Task prompt
Type the entries out again exactly as they read, but leave every picture behind.

Data for the task
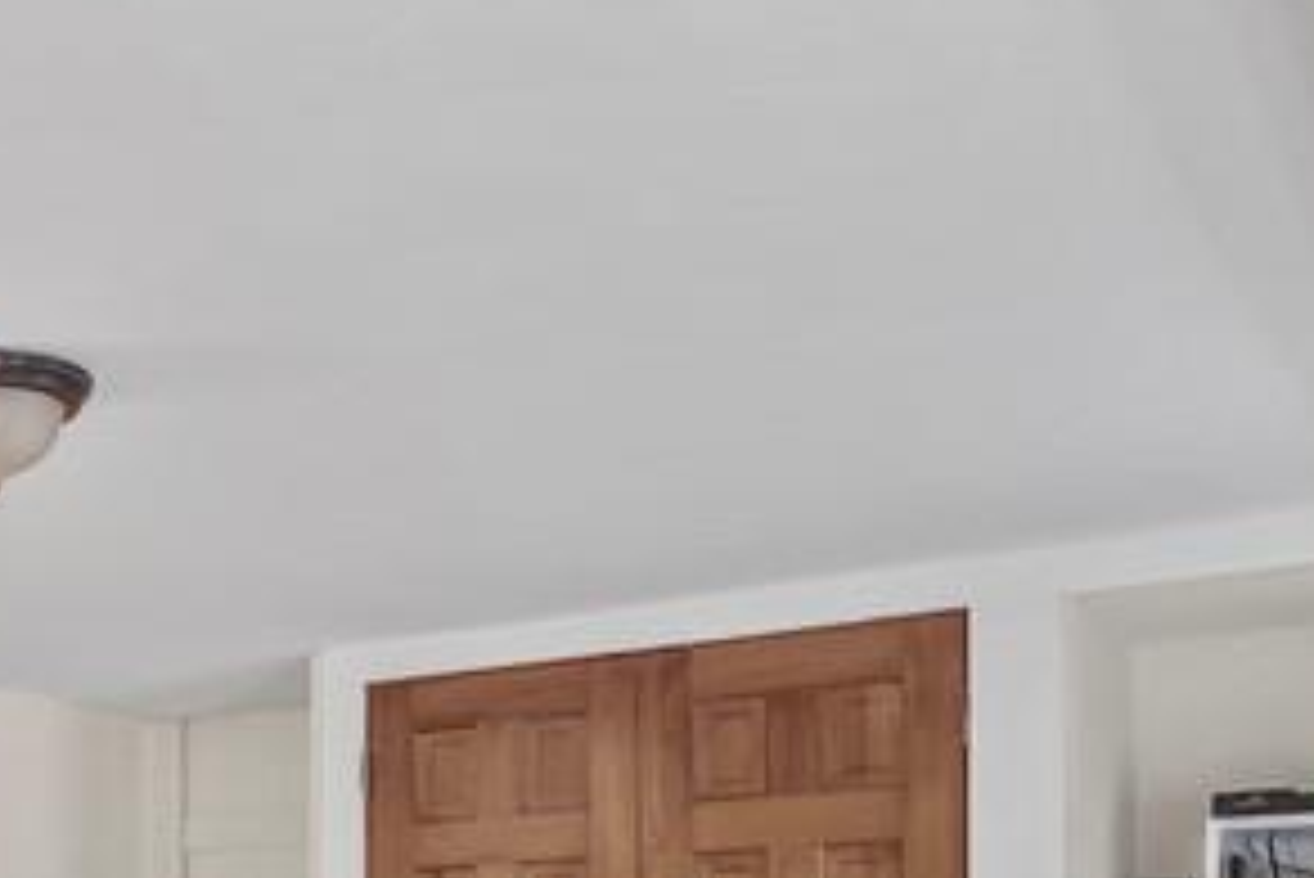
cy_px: 1063
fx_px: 1899
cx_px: 4
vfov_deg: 23.7
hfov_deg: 34.7
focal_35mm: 52
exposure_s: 4
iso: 500
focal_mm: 14
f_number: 8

Solution for this problem
cy_px: 1063
fx_px: 1899
cx_px: 4
vfov_deg: 23.7
hfov_deg: 34.7
focal_35mm: 52
exposure_s: 4
iso: 500
focal_mm: 14
f_number: 8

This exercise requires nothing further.